**Passage shown:**
____________________

The notes have one of the crackers among jazz stories. One guy saw, Peterson and Brown arrive at a gig asked, "Where's the rest of the band?"

Pause to let the thought sink in.

Peterson didn't need to become so physically huge as he became to make that seem one dumm question. Actually several asked, which was why they (they were a duo and this is a trio, not Peterson with minions) brought in first Barney Kessel, a great guitarist these days having benefits played for him everywhere, and later, as his successor, they incorporated Herb Ellis.

This set was recorded near the end of Herb Ellis's time with these, his two peers. This connection is a relatively short miracle, so that advantages of playing live combined with those of having been together long enough while still being fresh in the relationship (and both senses of fresh apply!).

Three young men jamming for joy! Three young men absolute masters of their instruments, on a touring routine they don't seem to have allowed to get them down. Each of them can read the others. They may have rehearsed together, but routine on occasions like this one seems to have been confined to turning up and having tuned up. A better togetherness was always in mind, and a more interesting interaction challenges.

"How High the Moon" is beyond category. Oscar Peterson is announced amid applause and proceeds through some high speed left hand rumbling into a bit of locked hands playing wild as Milt Buckner, the style's deviser, all the time prompting rapid pulsing responses from what seems an unusually lighter-toned Ray Brown (staying out of the way of Peterson's deadly left ...?). Peterson then moves quietly along.

____________________

**Entries provided:**
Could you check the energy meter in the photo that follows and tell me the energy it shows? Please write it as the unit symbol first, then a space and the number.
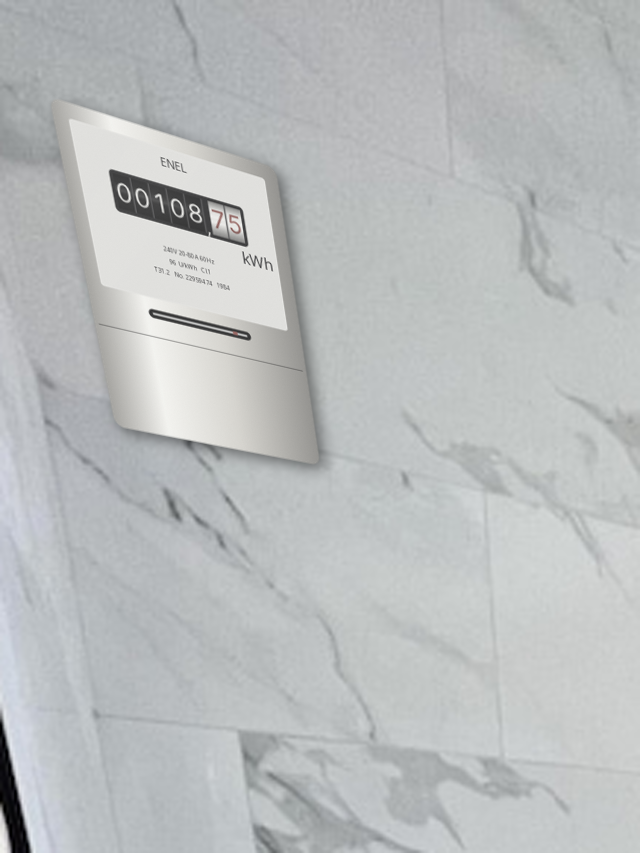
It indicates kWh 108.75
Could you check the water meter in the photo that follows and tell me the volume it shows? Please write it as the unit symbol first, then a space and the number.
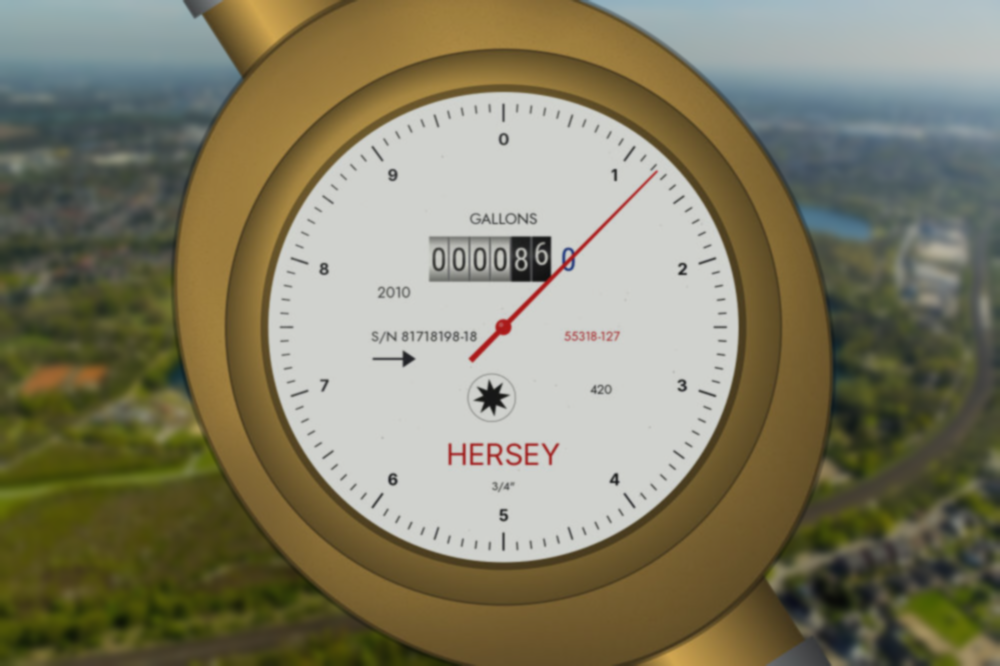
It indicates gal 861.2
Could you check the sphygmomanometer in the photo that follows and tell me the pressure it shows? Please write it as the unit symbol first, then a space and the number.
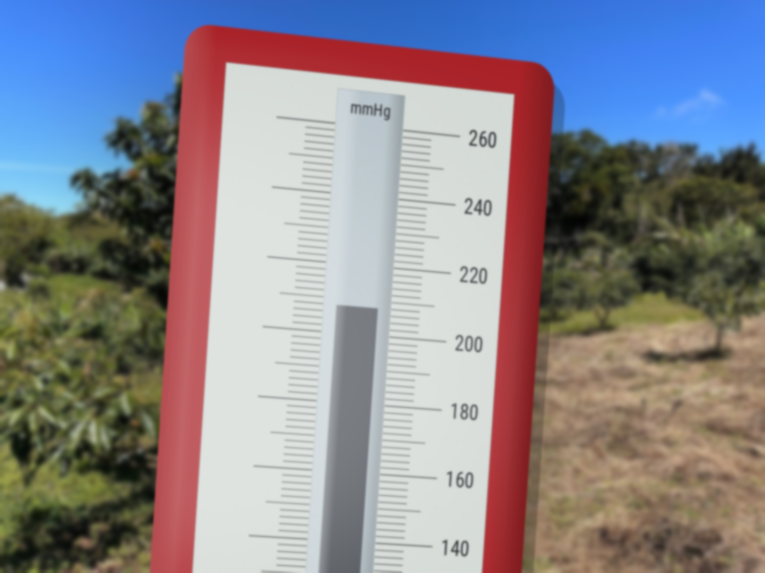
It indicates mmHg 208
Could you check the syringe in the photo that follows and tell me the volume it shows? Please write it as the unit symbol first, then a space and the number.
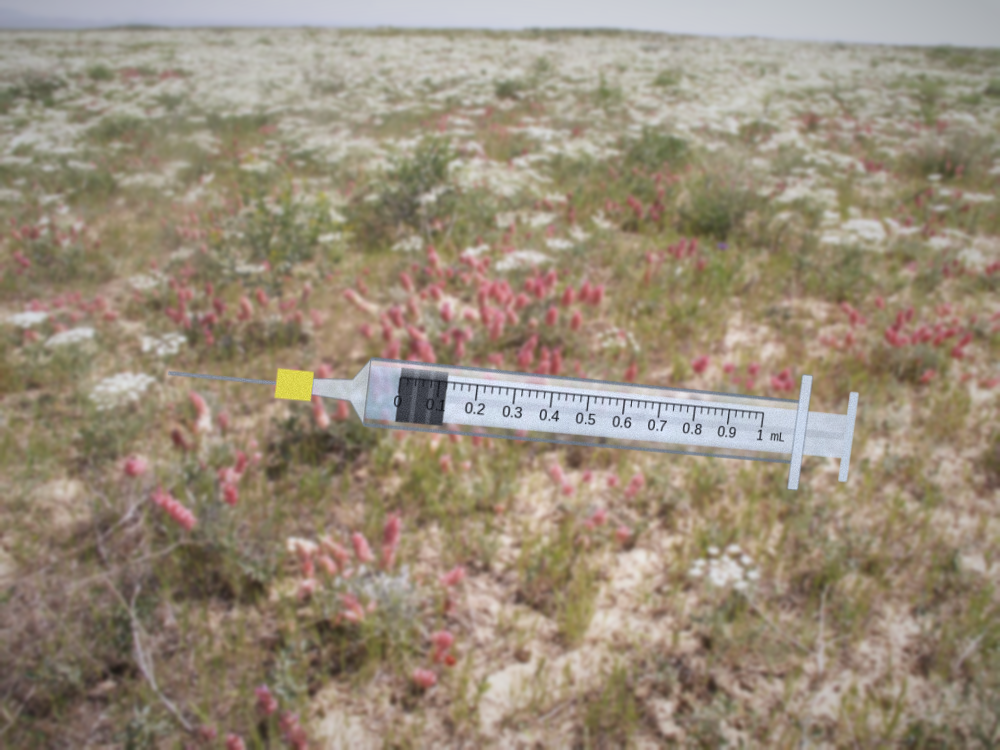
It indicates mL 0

____________________

**Your task:** From the passage on the Oscar Peterson trio, return word for word the stretch that begins with the words "Peterson didn't need" and ends with "of fresh apply!).".

**Result of this exercise:**
Peterson didn't need to become so physically huge as he became to make that seem one dumm question. Actually several asked, which was why they (they were a duo and this is a trio, not Peterson with minions) brought in first Barney Kessel, a great guitarist these days having benefits played for him everywhere, and later, as his successor, they incorporated Herb Ellis.

This set was recorded near the end of Herb Ellis's time with these, his two peers. This connection is a relatively short miracle, so that advantages of playing live combined with those of having been together long enough while still being fresh in the relationship (and both senses of fresh apply!).